Sichtbarkeit ist wichtig. Die hat er als Ministerpräsident von NRW. Als Parteivorsitzender wird er jetzt auch von der Union häufiger eine Bühne bekommen. Aber er wandelt da auf einem sehr schmalen Grat in der Pandemie: Einerseits muss sich an seinem öffentlichen Bild etwas ändern, andererseits darf nicht der Eindruck entstehen, dass er seine Position als Ministerpräsident missbraucht, um billigen Wahlkampf zu führen und dabei seinen Job vernachlässigt.

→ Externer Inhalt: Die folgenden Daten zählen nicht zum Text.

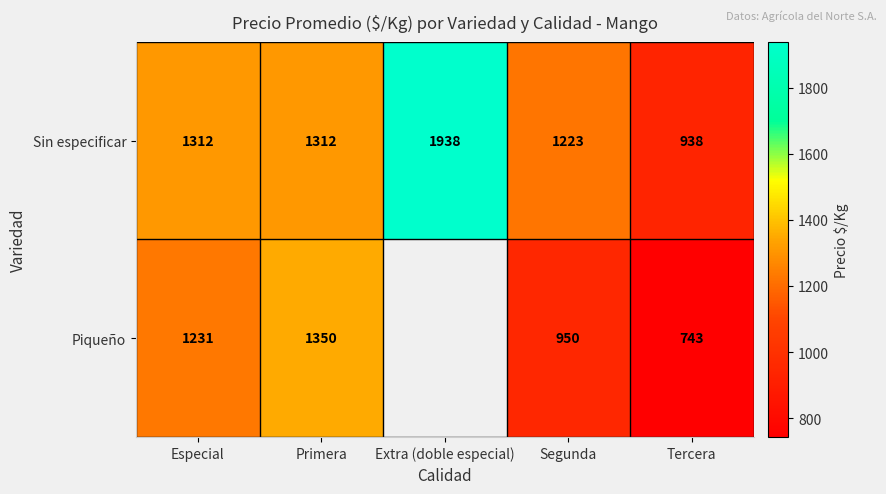

At which label does Sin especificar reach its minimum?

Tercera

Der Politikwissenschaftler Thorsten Faas.
Der Politikwissenschaftler Thorsten Faas.
© Bernd Wannenmacher

Haben viele Wähler noch immer das Bild des „Lockerers“ Laschet im Kopf, das sich zu Anfang der Pandemie festgesetzt hat?
Dafür steht Laschet ja schon lange nicht mehr. Aber solche Bilder sind zäh, wenn sie einmal gesetzt sind. Das ist jetzt die Herausforderung: Einen bekannten Politiker, der mit vielen Bildern verbunden ist, der aber gerade in Umfragen nicht gut dasteht, neu zu positionieren.

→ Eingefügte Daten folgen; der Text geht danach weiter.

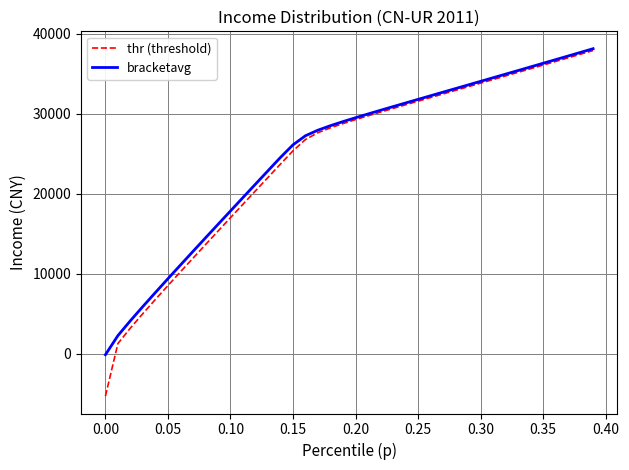

Which series has the widest spread of values?

thr (threshold)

Einige in der Union betonten ja zuletzt auch, dass nicht zwingend der CDU- oder der CSU-Chef Kanzlerkandidat werden müsste – das zielte auf die Möglichkeit, dass Gesundheitsminister Spahn es macht. Ist diese Möglichkeit mit gestern endgültig passé?
Sein Momentum ist mit dem Parteitag gebrochen worden. Er hatte schon immer die gefährliche offene Flanke, als zu ehrgeizig und ungeduldig zu gelten. Dass er die Aussprache nach der Vorstellung der Kandidaten dazu genutzt hat, noch einmal Werbung für sich und seinen Teampartner Laschet zu machen, kreiden ihm viele an. Das Ergebnis, mit dem er zum Vizeparteichef gewählt wurde, war auffallend schlecht.

Das ist keine Situation, in der man sagt: Das ist jetzt der natürliche Kandidat, der die CDU eint. Abgesehen davon: In der Pandemie würden es viele Bürger ohnehin als unzulässig empfinden, wenn der Gesundheitsminister sich in den Wahlkampf stürzt. Eine Kanzlerkandidatur von Spahn – das sehe ich gerade nicht.

Bei den politischen Gegnern der Union hofft man, dass Umfragewerte von CDU und CSU wieder sinken, sobald bei den Bürgern ins Bewusstsein eingesickert ist, dass die Kanzlerin im Herbst nicht mehr zur Wahl steht. Ist die Annahme berechtigt?
Studien zeigen, dass die Menschen immer später ihre tatsächliche Wahlentscheidung treffen. Sie reagieren viel stärker auf den Moment, auf aktuelle Themen und Personen. In der Pandemie hat Angela Merkel noch einmal enorm an Zuspruch gewonnen. Wenn bei den Bürgern angekommen ist: Es geht gar nicht mehr um die beliebte Kanzlerin, da steht jemand anders zur Wahl – dann werden die Karten tatsächlich noch einmal neu gemischt. Das macht das Wahljahr auch so spannend.